Decidi entrar na dança e acompanhar a corrente de passos. Ao virar da esquina, reencontrei alguém que não via há anos. Os olhares cruzaram-se e os sorrisos surgiram, espontâneos como a brisa matinal. Saudámo-nos com alegria e seguimos caminhos opostos, desejando reencontrar-nos noutra alvorada.
Mais adiante, já noutra paragem, observei melhor a maratona matinal: viaturas e pessoas competiam por espaço e tempo. Uns com auriculares, outros com o pensamento no ar. Havia pressa nos pés e vazio nos assentos dos taxistas. O frio pedia companhia, mas os assentos continuavam a clamar por passageiros.

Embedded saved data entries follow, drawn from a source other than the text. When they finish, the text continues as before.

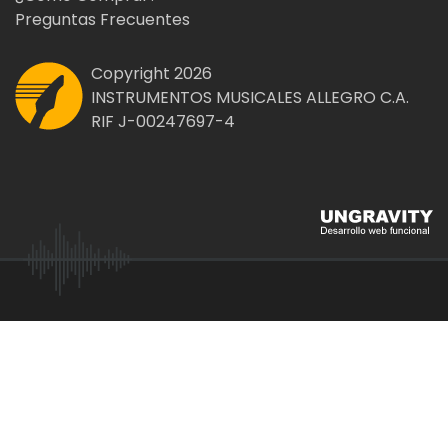
Preguntas Frecuentes
Copyright 2026
INSTRUMENTOS MUSICALES ALLEGRO C.A.
RIF J-00247697-4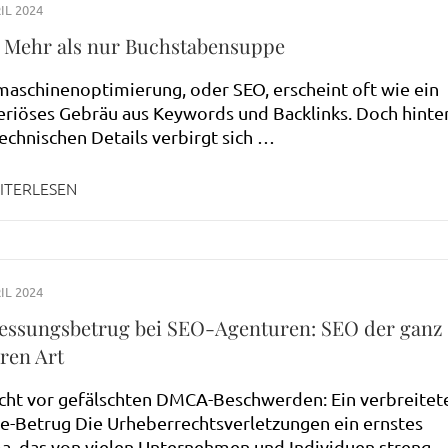
IL 2024
 Mehr als nur Buchstabensuppe
aschinenoptimierung, oder SEO, erscheint oft wie ein
riöses Gebräu aus Keywords und Backlinks. Doch hinte
echnischen Details verbirgt sich …
ITERLESEN
IL 2024
essungsbetrug bei SEO-Agenturen: SEO der ganz
ren Art
cht vor gefälschten DMCA-Beschwerden: Ein verbreitet
e-Betrug Die Urheberrechtsverletzungen ein ernstes
, das von vielen Unternehmen und Individuen streng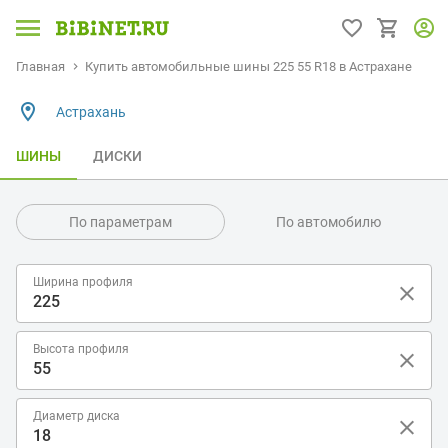
Главная
Купить автомобильные шины 225 55 R18 в Астрахане
Астрахань
ШИНЫ
ДИСКИ
По параметрам
По автомобилю
Ширина профиля
Высота профиля
Диаметр диска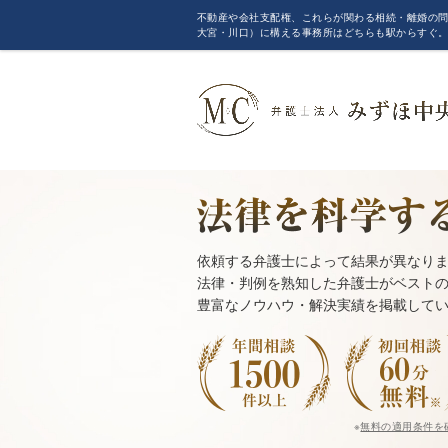
不動産や会社支配権、これらが関わる相続・離婚の問
大宮・川口）に構える事務所はどちらも駅からすぐ
依頼する弁護士によって結果が異なり
法律・判例を熟知した弁護士がベスト
豊富なノウハウ・解決実績を掲載して
※
無料の適用条件を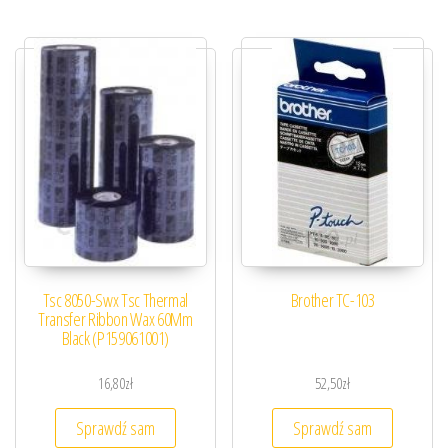
Tsc 8050-Swx Tsc Thermal
Brother TC-103
Transfer Ribbon Wax 60Mm
Black (P159061001)
16,80
zł
52,50
zł
Sprawdź sam
Sprawdź sam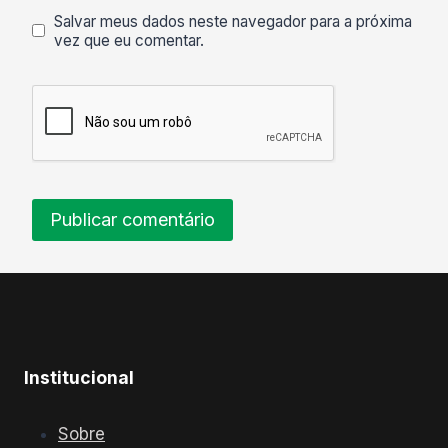
Salvar meus dados neste navegador para a próxima
vez que eu comentar.
Institucional
Sobre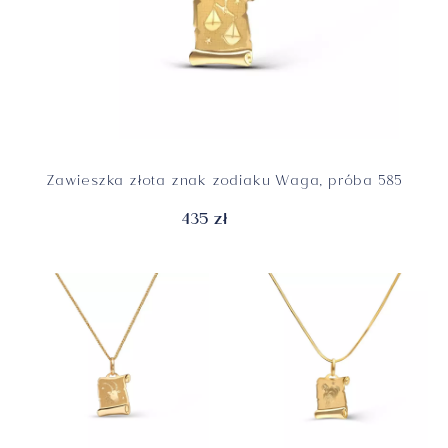
Zawieszka złota znak zodiaku Waga, próba 585
435 zł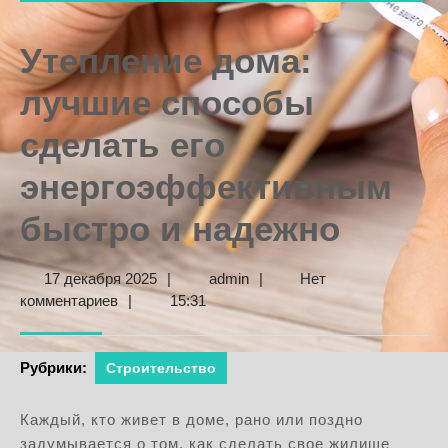
Утепление дома:
лучшие способы
сделать его
энергоэффективным
быстро и надежно
17
admin
17 декабря 2025
|
admin
|
Нет
декабря
комментариев
|
15:31
2025
Рубрики:
Строительство
Каждый, кто живет в доме, рано или поздно
задумывается о том, как сделать свое жилище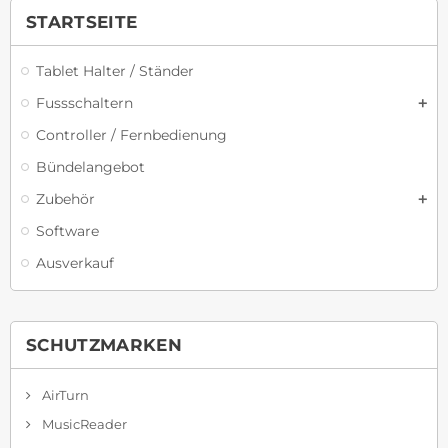
STARTSEITE
Tablet Halter / Ständer
Fussschaltern
Controller / Fernbedienung
Bündelangebot
Zubehör
Software
Ausverkauf
SCHUTZMARKEN
AirTurn
MusicReader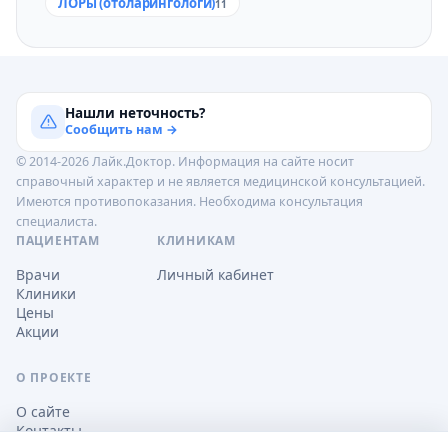
ЛОРы (отоларингологи)
11
Нашли неточность?
Сообщить нам →
© 2014-2026 Лайк.Доктор. Информация на сайте носит
справочный характер и не является медицинской консультацией.
Имеются противопоказания. Необходима консультация
специалиста.
ПАЦИЕНТАМ
КЛИНИКАМ
Врачи
Личный кабинет
Клиники
Цены
Акции
О ПРОЕКТЕ
О сайте
Контакты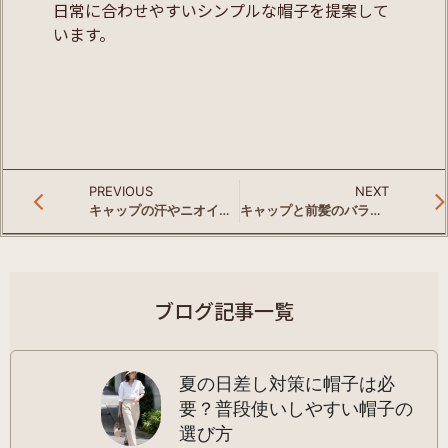
日常に合わせやすいシンプルな帽子を提案して
います。
PREVIOUS
NEXT
キャップの汗やニオイ対策｜夏でも快適に使う簡単ケア
キャップと前髪のバランスは？自然に見える被り方のコツ
ブログ記事一覧
夏の日差し対策に帽子は必
要？普段使いしやすい帽子の
選び方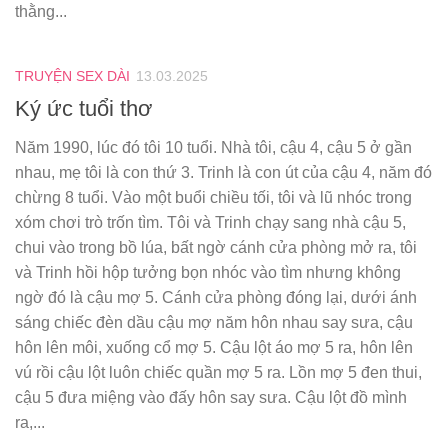
thằng...
TRUYỆN SEX DÀI
13.03.2025
Ký ức tuổi thơ
Năm 1990, lúc đó tôi 10 tuổi. Nhà tôi, cậu 4, cậu 5 ở gần
nhau, mẹ tôi là con thứ 3. Trinh là con út của cậu 4, năm đó
chừng 8 tuổi. Vào một buổi chiều tối, tôi và lũ nhóc trong
xóm chơi trò trốn tìm. Tôi và Trinh chạy sang nhà cậu 5,
chui vào trong bồ lúa, bất ngờ cánh cửa phòng mở ra, tôi
và Trinh hồi hộp tưởng bọn nhóc vào tìm nhưng không
ngờ đó là cậu mợ 5. Cánh cửa phòng đóng lại, dưới ánh
sáng chiếc đèn dầu cậu mợ năm hôn nhau say sưa, cậu
hôn lên môi, xuống cổ mợ 5. Cậu lột áo mợ 5 ra, hôn lên
vú rồi cậu lột luôn chiếc quần mợ 5 ra. Lồn mợ 5 đen thui,
cậu 5 đưa miệng vào đấy hôn say sưa. Cậu lột đồ mình
ra,...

E ali percebi. Não era feriado, nem corrida de fim de ano. Era matemática urbana em acção.
Com o litro do combustível a ganhar vaidade e o papel com foto a minguar, muitos decidiram fazer contas à vida. Onde antes se apanhavam três ou quatro táxis, agora reduziu-se a dois ou até um. O resto é feito a pé, com o suor da manhã e a fé nos tornozelos.
Lembrei-me dos meus antigos professores de matemática. Até parecia ver os gráficos: quilómetros percorridos x kwanzas poupados. A cidade transformou-se num grande quadro, onde se desenha a sobrevivência com giz de esforço.
Alguns, exaustos, chegam a casa com os pés em brasa, talvez uma massagem improvisada resolva. Outros fazem do caminho uma filosofia, um protesto silencioso contra o preço do viver.
A competição entre o motor natural e o motor industrial continua. No geral, as viaturas ganham. Mas nem sempre. Vi candongueiros a soluçar, a deitar fumo, a precisar de empurrão. A cidade também cansa.
O combustível tornou-se ouro líquido. Quem o quer, paga caro. Quem o vende, conta que suou para o ter, dizem que nasceu após nove meses de espera. E nós? Ficámos no meio do percurso: entre o andar e o pagar, entre o chegar e o resistir.
Alguns preferem escrever. Outros gritar e há os que simplesmente caminham, porque na avenida da vida, o foco nem sempre é o mesmo, mas o destino é comum: sobreviver com dignidade.
A viagem é longa e de lá, nasceu a crónica da cidade que anda com a revolução das pernas!